Cerebras and Abu Dhabi create powerful Arabic-language AI model.

Cerebras and Abu Dhabi create powerful Arabic-language AI model.

Breaking Language Barriers: Cerebras Systems’ Jais-Chat Revolutionizes AI for Arabic

In the realm of artificial intelligence (AI), language has been the center of attention. However, existing AI programs like ChatGPT primarily focus on English, leaving hundreds of other commonly spoken languages out in the cold.
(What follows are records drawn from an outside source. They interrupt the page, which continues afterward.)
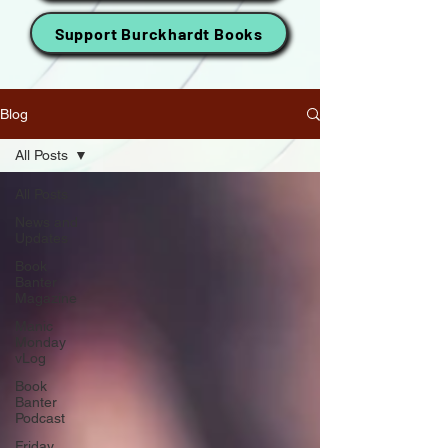
Support Burckhardt Books
Blog
All Posts
All Posts
News and
Updates
Book
Banter
Magazine
Manic
Monday
vLog
Book
Banter
Podcast
Friday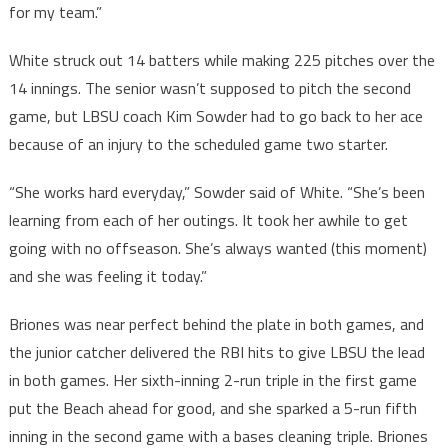
for my team.”
White struck out 14 batters while making 225 pitches over the
14 innings. The senior wasn’t supposed to pitch the second
game, but LBSU coach Kim Sowder had to go back to her ace
because of an injury to the scheduled game two starter.
“She works hard everyday,” Sowder said of White. “She’s been
learning from each of her outings. It took her awhile to get
going with no offseason. She’s always wanted (this moment)
and she was feeling it today.”
Briones was near perfect behind the plate in both games, and
the junior catcher delivered the RBI hits to give LBSU the lead
in both games. Her sixth-inning 2-run triple in the first game
put the Beach ahead for good, and she sparked a 5-run fifth
inning in the second game with a bases cleaning triple. Briones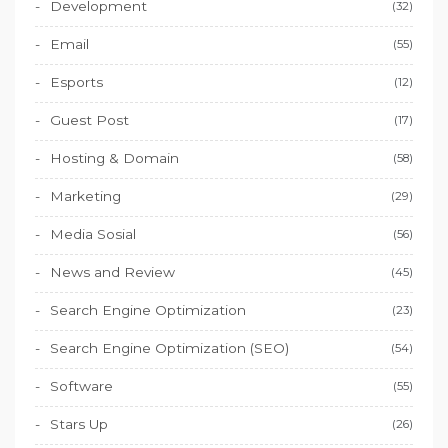
Development
(32)
Email
(55)
Esports
(12)
Guest Post
(17)
Hosting & Domain
(58)
Marketing
(29)
Media Sosial
(56)
News and Review
(45)
Search Engine Optimization
(23)
Search Engine Optimization (SEO)
(54)
Software
(55)
Stars Up
(26)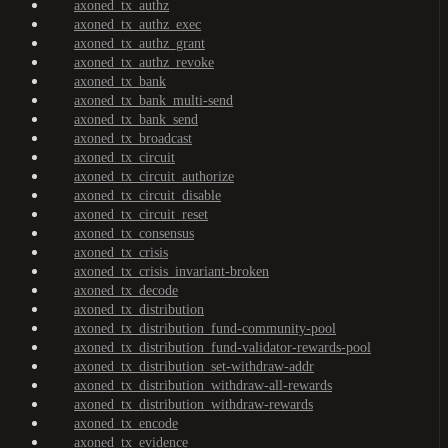
axoned_tx_authz
axoned_tx_authz_exec
axoned_tx_authz_grant
axoned_tx_authz_revoke
axoned_tx_bank
axoned_tx_bank_multi-send
axoned_tx_bank_send
axoned_tx_broadcast
axoned_tx_circuit
axoned_tx_circuit_authorize
axoned_tx_circuit_disable
axoned_tx_circuit_reset
axoned_tx_consensus
axoned_tx_crisis
axoned_tx_crisis_invariant-broken
axoned_tx_decode
axoned_tx_distribution
axoned_tx_distribution_fund-community-pool
axoned_tx_distribution_fund-validator-rewards-pool
axoned_tx_distribution_set-withdraw-addr
axoned_tx_distribution_withdraw-all-rewards
axoned_tx_distribution_withdraw-rewards
axoned_tx_encode
axoned_tx_evidence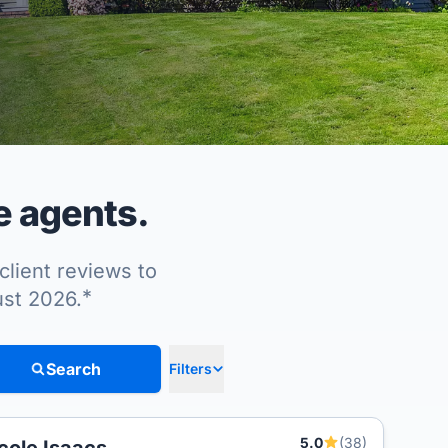
e agents.
client reviews to
*
ust 2026.
Search
Filters
5.0
(38)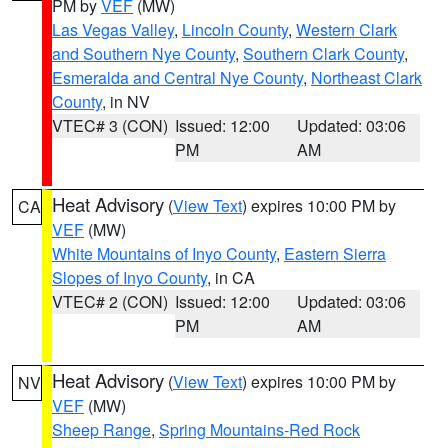
PM by
VEF
(MW)
Las Vegas Valley
,
Lincoln County
,
Western Clark
and Southern Nye County
,
Southern Clark County
,
Esmeralda and Central Nye County
,
Northeast Clark
County
, in NV
VTEC# 3 (CON)
Issued: 12:00
Updated: 03:06
PM
AM
Heat Advisory
(
View Text
) expires 10:00 PM by
CA
VEF
(MW)
White Mountains of Inyo County
,
Eastern Sierra
Slopes of Inyo County
, in CA
VTEC# 2 (CON)
Issued: 12:00
Updated: 03:06
PM
AM
Heat Advisory
(
View Text
) expires 10:00 PM by
NV
VEF
(MW)
Sheep Range
,
Spring Mountains-Red Rock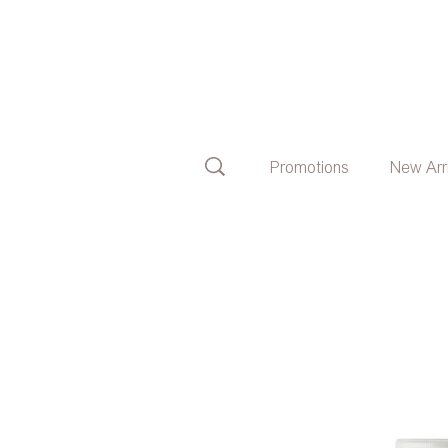
Promotions
New Arr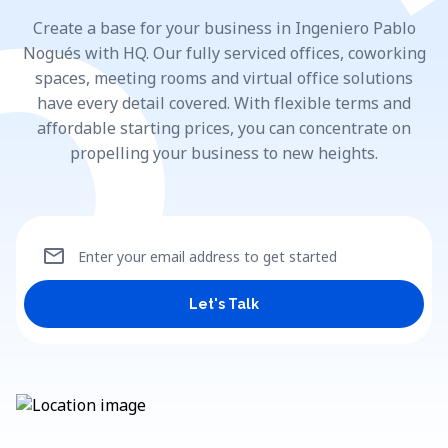
Create a base for your business in Ingeniero Pablo
Nogués with HQ. Our fully serviced offices, coworking
spaces, meeting rooms and virtual office solutions
have every detail covered. With flexible terms and
affordable starting prices, you can concentrate on
propelling your business to new heights.
mail
Enter your email address to get started
Let's Talk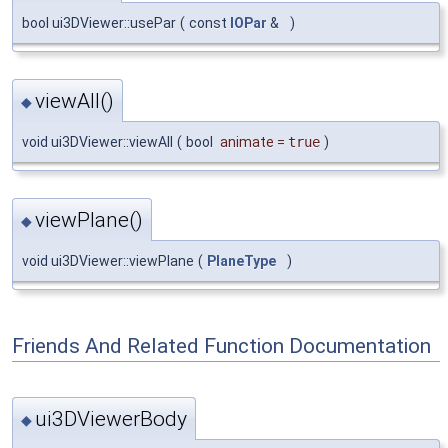
bool ui3DViewer::usePar
(
const
IOPar
&
)
viewAll()
◆
void ui3DViewer::viewAll
(
bool
animate
=
true
)
viewPlane()
◆
void ui3DViewer::viewPlane
(
PlaneType
)
Friends And Related Function Documentation
ui3DViewerBody
◆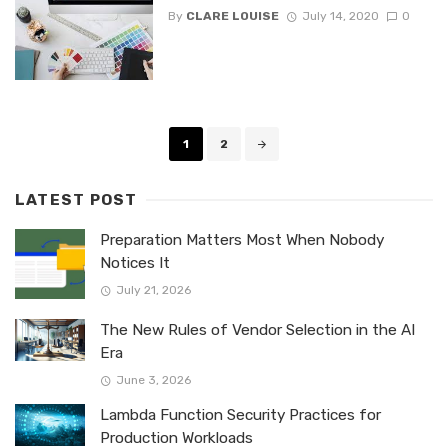
By
CLARE LOUISE
July 14, 2020
0
Posts
1
2
navigation
LATEST POST
Preparation Matters Most When Nobody
Notices It
July 21, 2026
The New Rules of Vendor Selection in the AI
Era
June 3, 2026
Lambda Function Security Practices for
Production Workloads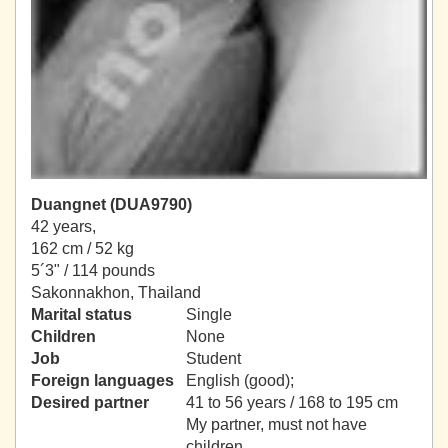
Duangnet (DUA9790)
42 years,
162 cm / 52 kg
5´3" / 114 pounds
Sakonnakhon, Thailand
Marital status
Single
Children
None
Job
Student
Foreign languages
English (good);
Desired partner
41 to 56 years / 168 to 195 cm
My partner, must not have
children.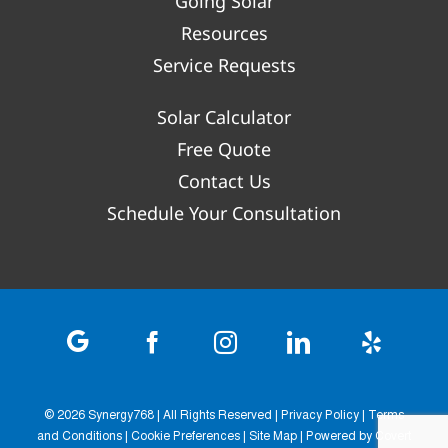
Going Solar
Resources
Service Requests
Solar Calculator
Free Quote
Contact Us
Schedule Your Consultation
©
2026 Synergy768 | All Rights Reserved |
Privacy Policy
|
Terms
and Conditions
|
Cookie Preferences
|
Site Map
| Powered by
Covert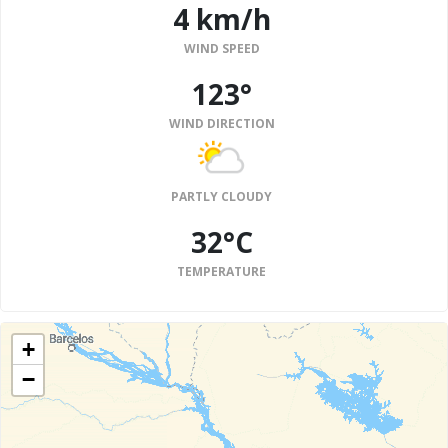
4 km/h
WIND SPEED
123°
WIND DIRECTION
PARTLY CLOUDY
32°C
TEMPERATURE
+
−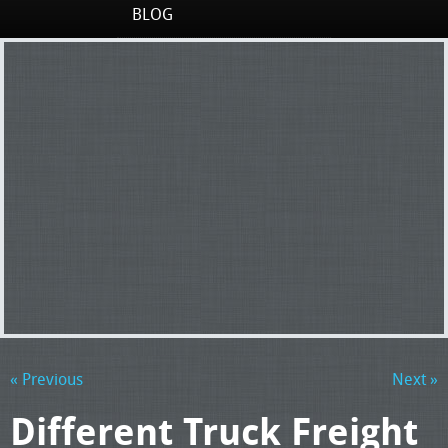
BLOG
« Previous
Next »
Different Truck Freight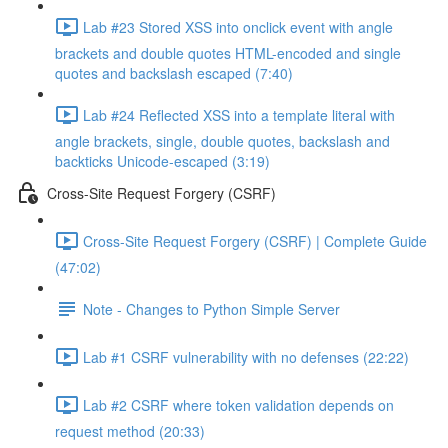
Lab #23 Stored XSS into onclick event with angle
brackets and double quotes HTML-encoded and single
quotes and backslash escaped (7:40)
Lab #24 Reflected XSS into a template literal with
angle brackets, single, double quotes, backslash and
backticks Unicode-escaped (3:19)
Cross-Site Request Forgery (CSRF)
Cross-Site Request Forgery (CSRF) | Complete Guide
(47:02)
Note - Changes to Python Simple Server
Lab #1 CSRF vulnerability with no defenses (22:22)
Lab #2 CSRF where token validation depends on
request method (20:33)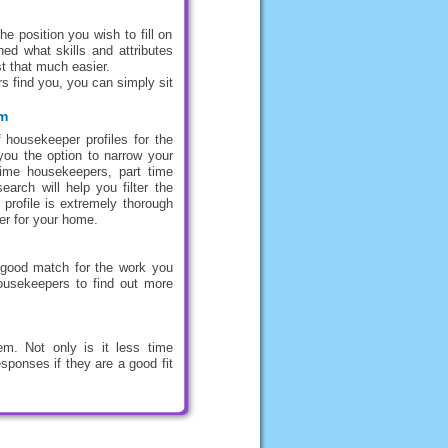
e position you wish to fill on
ed what skills and attributes
t that much easier.
s find you, you can simply sit
om
 housekeeper profiles for the
you the option to narrow your
 time housekeepers, part time
rch will help you filter the
 profile is extremely thorough
er for your home.
 good match for the work you
housekeepers to find out more
m. Not only is it less time
sponses if they are a good fit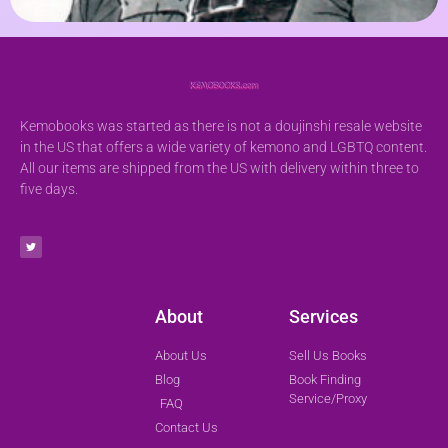
Kemobooks was started as there is not a doujinshi resale website
in the US that offers a wide variety of kemono and LGBTQ content.
All our items are shipped from the US with delivery within three to
five days.
About
Services
About Us
Sell Us Books
Blog
Book Finding
Service/Proxy
FAQ
Contact Us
But that’s about to change with the groundbreaking collaboration between AI startup Cerebras Systems and Abu Dhabi’s Inception, a subsidiary of UAE’s investment firm G42. They are introducing Jais-Chat, an open-source large language model specifically designed for Arabic, catering to the approximately 400 million Arabic speakers worldwide.

Jais-Chat is like Chat-GPT, but with Arabic capabilities. It can produce Arabic-language writing when prompted in English or generate responses in Arabic when given an Arabic-language prompt. Trained on an extensive corpus of Arabic texts, Jais-Chat focuses solely on English and Arabic translations instead of attempting to handle hundreds of languages with mediocre results. This laser-focused approach has proven to be immensely successful—outscoring leading language models like Meta’s LlaMA 2 and even specialized Arabic models in tests assessing knowledge, reasoning, and biases.

Andrew Feldman, co-founder and CEO of Cerebras, emphasizes the significance of this development in democratizing AI. With Arabic being the primary language of 25 nations and spoken by 400 million people, giving Arabic speakers a voice in AI is a truly transformative endeavor. Addressing the language gap in AI has been a challenge due to the dominance of English content on the internet. Previous attempts, like Meta’s “No Language Left Behind” initiative, aimed for a generalist approach but struggled to improve performance in many languages, including even some with substantial translation resources.

Jais-Chat’s success can be attributed to the exceptional efforts put into the creation of the program and the specialized Arabic dataset. Researchers at Inception and Cerebras compiled an extensive collection of 55 billion Arabic tokens from various reputable sources, such as Abu El-Khair, an Arabic news source, and the Arabic-language version of Wikipedia. They further increased the dataset by translating 3 billion tokens from English Wikipedia and 15 billion tokens from the Books3 corpus, resulting in a robust 116 billion Arabic tokens. In an innovative move, they augmented the Arabic texts with billions of tokens of computer code snippets from GitHub, combining 29% Arabic, 59% English, and 12% code.

To represent Arabic vocabulary more effectively, the researchers developed their own tokenizer, a program that splits texts into individual units. This was necessary because the standard tokenizer used in programs like GPT-3 is primarily trained on English corpora and struggles with Arabic words. Additionally, they employed the ALiBi embedding algorithm, developed by the Allen Institute and Meta, which excels in handling long context inputs.

Jais, the resulting model, and its companion chat app, Jais-Chat, incorporate these advancements. Based on the GPT-3 architecture, Jais boasts 13 billion parameters and is named after Jebel Jais, the highest point in the United Arab Emirates. The Jais program code is released under the Apache 2.0 source code license and is available for download on Hugging Face. A waitlist is available to access a demo of Jais, and the authors plan to release the dataset publicly in the near future.

Jais and Jais-Chat were trained and fine-tuned on Cerebras’ Condor Galaxy 1, the world’s largest supercomputer for AI. Comprising Cerebras’ special-purpose AI computers, the CS-2, and AMD’s EPYC x86 server processors, this machine affords unparalleled processing power. The use of Condor Galaxy 1 significantly reduced training time compared to GPU clusters by standard AI vendors such as Nvidia. The Jais programs not only outperformed existing open-source Arabic models but also achieved comparable performance to leading English models, despite training with significantly less data.

Cerebras’ contribution to the open-source software community doesn’t end here. With programs like BTLM-3B-8K gaining popularity on Hugging Face, Cerebras is paving the way for further advancements in AI. By building supercomputers and fostering open-source collaboration, Cerebras is driving the democratization of AI forward. Their work is not only pushing the boundaries of AI capabilities but also making it more accessible to a global audience. With Jais-Chat leading the forefront, the language barrier in AI is finally starting to crumble, facilitating meaningful communication for Arabic speakers in the world of AI.